Calculate the final temperature of solution when 10 g of oxalic acid, (COOH)2(s), is dissolved in 110.0 mL of water that is initially at 26 C. The enthalpies of formation of oxalic acid in the solid and aqueous phases are -826.8 and -818.8 kJ/mol, respectively. The heat capacity of water is 4.184 J/g*K. Ignore the heat capacity of oxalic acid.

This is done the same way as the NaCl problem posted earlier; however, in this case the DHsoln is a negative number which means you make q a + number.

To calculate the final temperature of the solution, we will use the equation for heat transfer:

q = m * C * ΔT

where q is the heat transferred, m is the mass, C is the specific heat capacity, and ΔT is the change in temperature.

First, we need to find the amount of heat transferred (q) when the oxalic acid dissolves in water. We can calculate this using the enthalpies of formation of the solid and aqueous phases:

ΔH = Σ(ΔH of products) - Σ(ΔH of reactants)

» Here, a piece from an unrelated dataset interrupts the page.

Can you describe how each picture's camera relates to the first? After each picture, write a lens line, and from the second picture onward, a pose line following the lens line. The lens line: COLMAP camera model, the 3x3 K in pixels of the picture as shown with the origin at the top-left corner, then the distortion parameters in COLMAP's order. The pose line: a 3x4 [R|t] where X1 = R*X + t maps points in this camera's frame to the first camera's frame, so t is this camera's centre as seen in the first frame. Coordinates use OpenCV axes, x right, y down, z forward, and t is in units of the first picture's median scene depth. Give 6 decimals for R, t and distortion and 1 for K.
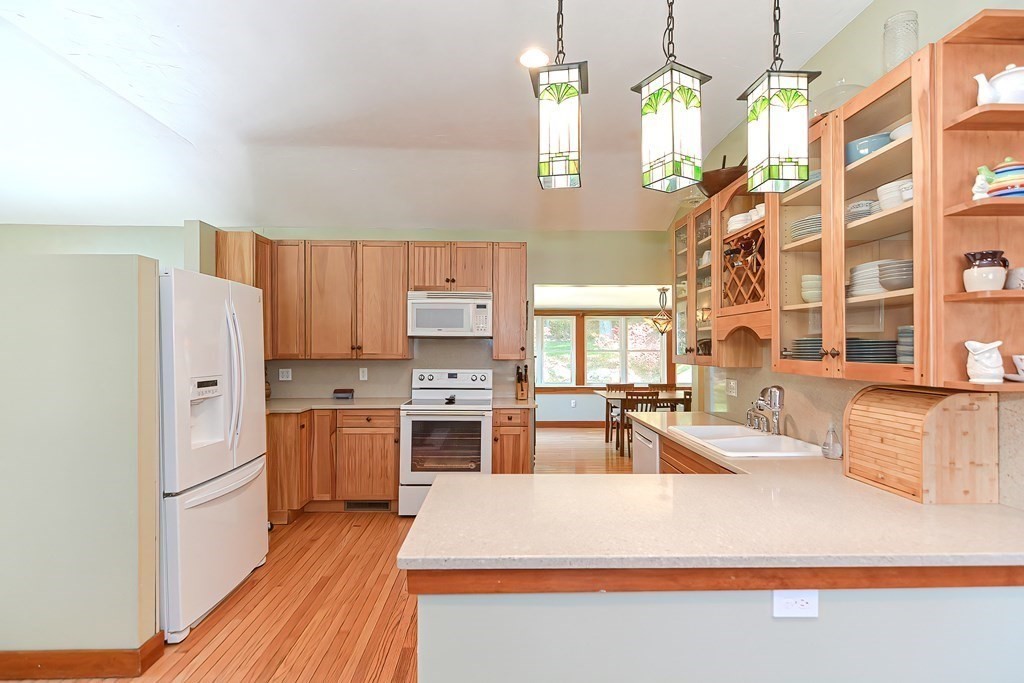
lens RADIAL K [[493.4, 0, 521.7], [0, 493.4, 345.2], [0, 0, 1]] dist [0.003649, 0.000191]
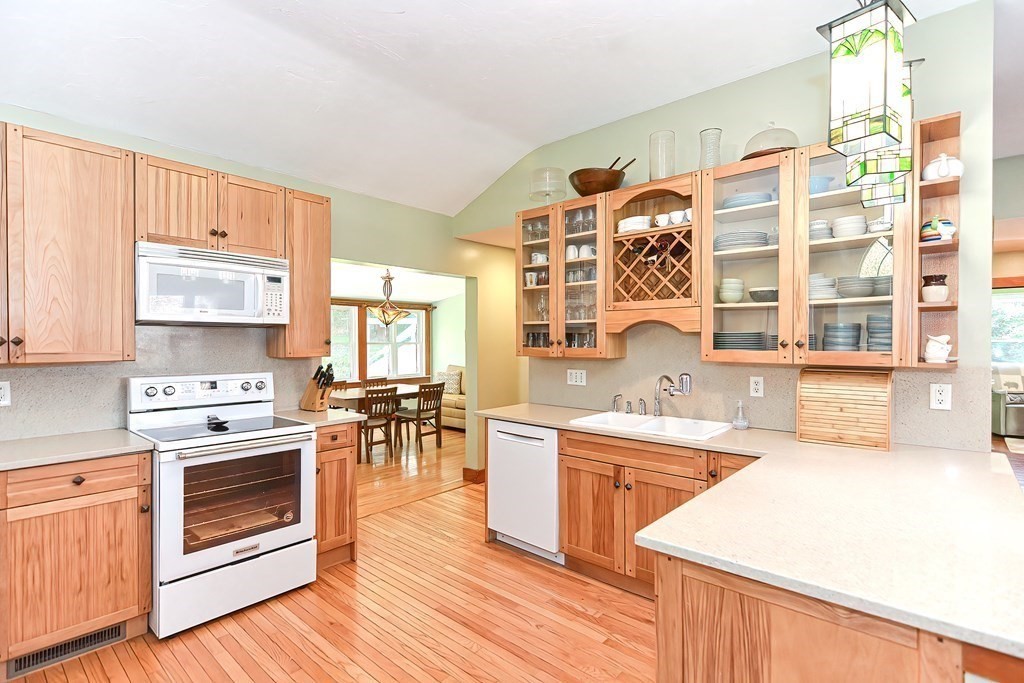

Given that the enthalpy of formation of oxalic acid in the solid phase is -826.8 kJ/mol and in the aqueous phase is -818.8 kJ/mol, we can calculate the change in enthalpy (ΔH):

ΔH = -818.8 kJ/mol - (-826.8 kJ/mol) = 8 kJ/mol

Next, we need to determine the number of moles of oxalic acid that are dissolved. For this, we need to calculate the molar mass of oxalic acid:

C = 12.01 g/mol
O = 16.00 g/mol
H = 1.01 g/mol

(C = 12.01 * 2) + (O = 16.00 * 2) + (H = 1.01 * 4) = 36 + 32 + 4.04 = 72.04 g/mol

Now, we can find the number of moles:

moles = mass / molar mass = 10 g / 72.04 g/mol = 0.139 moles

Since we know the specific heat capacity of water is 4.184 J/g*K, we can calculate the heat transferred when the temperature changes:

q = m * C * ΔT

The mass of water can be calculated using the density:

density = mass / volume
1 g/mL = mass / 110.0 mL
mass = 110.0 g

q = 110.0 g * 4.184 J/g*K * (Tf - 26 C)

Now we can substitute the values in the equation and solve for Tf:

q = 0.139 moles * 8 kJ/mol + 110.0 g * 4.184 J/g*K * (Tf - 26 C)

Simplifying the equation:

0.139 moles * 8000 J/mol + 461.04 J/gK * (Tf - 26 C) = 110.0 g * 4.184 J/g*K * Tf

1112.0 J + 461.04 J/gK * Tf - 12007.04 J = 459.04 J/gK * Tf

7616.96 J = 2.632 J/gK * Tf

Tf = 7616.96 J / (2.632 J/gK) = 2899.14 gK

Therefore, the final temperature of the solution is approximately 2899.14 C.